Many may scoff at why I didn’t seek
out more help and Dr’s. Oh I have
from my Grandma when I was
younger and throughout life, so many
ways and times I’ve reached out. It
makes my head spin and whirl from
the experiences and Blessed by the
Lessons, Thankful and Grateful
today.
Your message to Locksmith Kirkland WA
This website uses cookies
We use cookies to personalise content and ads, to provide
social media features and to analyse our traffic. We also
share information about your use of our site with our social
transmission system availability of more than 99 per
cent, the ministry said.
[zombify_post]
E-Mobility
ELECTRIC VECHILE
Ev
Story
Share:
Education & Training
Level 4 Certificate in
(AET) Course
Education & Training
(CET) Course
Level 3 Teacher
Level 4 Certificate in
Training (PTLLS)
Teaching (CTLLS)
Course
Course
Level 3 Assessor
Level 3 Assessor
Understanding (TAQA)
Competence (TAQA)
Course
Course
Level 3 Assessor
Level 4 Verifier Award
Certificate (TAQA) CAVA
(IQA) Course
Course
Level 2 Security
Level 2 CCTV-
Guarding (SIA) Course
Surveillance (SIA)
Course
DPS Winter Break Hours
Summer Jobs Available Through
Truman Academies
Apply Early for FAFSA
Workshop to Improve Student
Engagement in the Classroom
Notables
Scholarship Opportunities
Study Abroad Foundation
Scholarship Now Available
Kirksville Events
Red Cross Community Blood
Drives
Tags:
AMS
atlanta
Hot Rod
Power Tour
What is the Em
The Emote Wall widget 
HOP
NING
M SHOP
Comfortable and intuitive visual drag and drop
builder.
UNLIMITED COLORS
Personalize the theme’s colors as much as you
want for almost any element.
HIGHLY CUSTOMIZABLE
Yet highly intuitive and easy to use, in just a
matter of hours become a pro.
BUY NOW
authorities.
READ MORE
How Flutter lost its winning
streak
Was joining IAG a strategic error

AIM OF THE TASK
Each line of the entries above that includes the string "cookies" should be copied out.

REPLY
This website uses cookies
We use cookies to personalise content and ads, to provide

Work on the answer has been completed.